内地政府与香港、澳门特区政府的应急协同行为,沿袭不同制度的路径依赖影响,在应急管理理念方面拥有不同的价值取向。内地的应急管理以人民为中心,遭遇突发事件时可以紧急调配多方资源,共同应对应急事务。在应急管理的过程中,政府居于主导地位。经过多年的建设,应急事务的管理责任逐步转换为以属地管理为主。各级政府都高度重视应急管理工作,形成了明确的职责分工与权限划分的组织体系,强化应急管理成为全社会的共识。

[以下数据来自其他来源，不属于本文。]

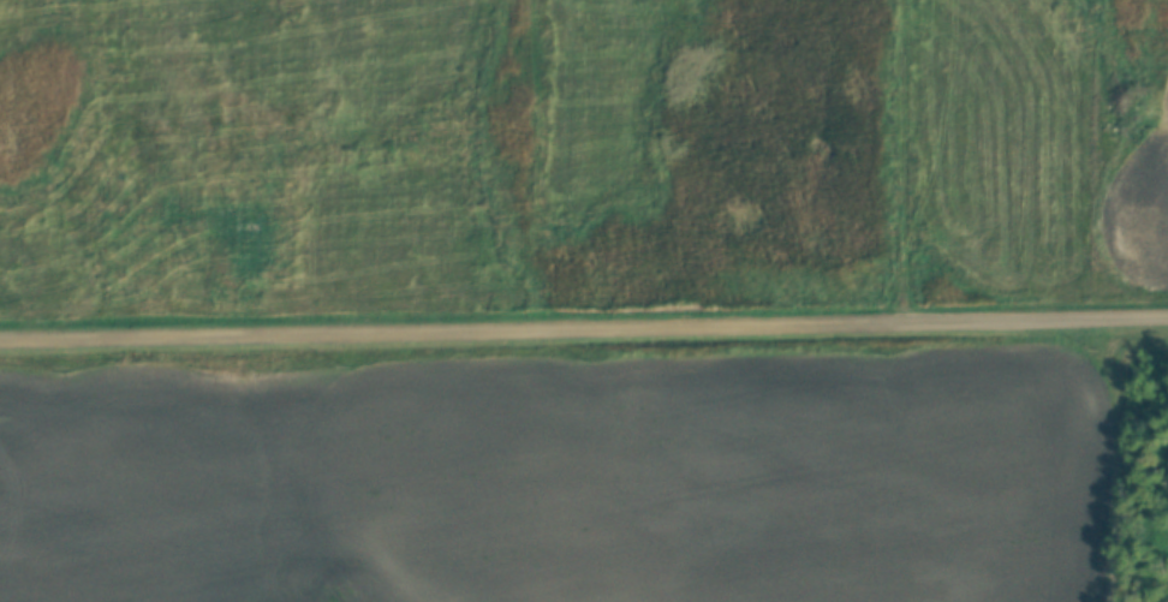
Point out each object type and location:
road: (584, 338)
river: (319, 592)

香港多是延续美国、英国、加拿大的应急管理理念,在应急管理框架建设上主要吸收上述国家的应急管理实践经验,重视应急处置的公信力,注重应急信息的及时发布,关注应急体系建设中的专家作用,重视激发民间组织及志愿者的相关力量。澳门则是注重与内地的紧密合作,充分发挥“一国两制”的制度优势,在应急管理领域,澳门与广东省签订《粤澳合作框架协议》,重视吸收内部的应急管理经验,组建了常态化应急指挥机构与临时性应急指挥机构,建设形成了应急管理的顶层体系与基层网络。
粤港澳三地的应急管理理念各有差别,因此,目前在应急管理共同体建设中,还难以很好地满足统一行动的基本要求。粤港澳大湾区各地在构建应急管理共同体时,在应急管理领域也呈现不同的举措。当面临跨域的共同应急管理事务时,三地政府多会因自身应急管理的惯性,表现出不同的应急状态。例如,在重大公共卫生事件处置中,在紧急状况下公共权力行使的边界方面,内地与港澳之间存在差异。对于如何做好紧急状态下的公民权利保护等议题,三地均存在不同的价值取向。三地政府在应急处置的优先选项中,通常会采取不同的应急举措,呈现出不同的关注要点,如在应急信息的优先发布、保障公民的知晓权利、紧急状态的执行效率、应急结果的及时反馈等方面均存在理念上的不同。
(二) 应急管理制度与行动框架难以契合粤港澳大湾区应急管理共同体的建设,要求跨区域形成应急管理制度与行动框架的统一。粤港澳大湾区处于一个完整的地理单元,区域内出现的各类风险容易关联,形成衍生风险。各地如何用应急管理实践,采用固定制度的形式,以确定性的措施,处置各类不确定风险,成为粤港澳三地融合行动框架的关键所在。因此,做好大湾区应急管理制度的衔接,可以充分发挥粤港澳三地在不同领域的各自优势,有助于推进应急处置过程中的模糊性命题研究,有效调节各利益关联方之间的矛盾冲突。在此背景下,如何在粤港澳大湾区的国家战略背景下,激发不同主体的应急协同需求,形成相互契合的应急管理制度与行动框架,是跨域应急管理的主要议题。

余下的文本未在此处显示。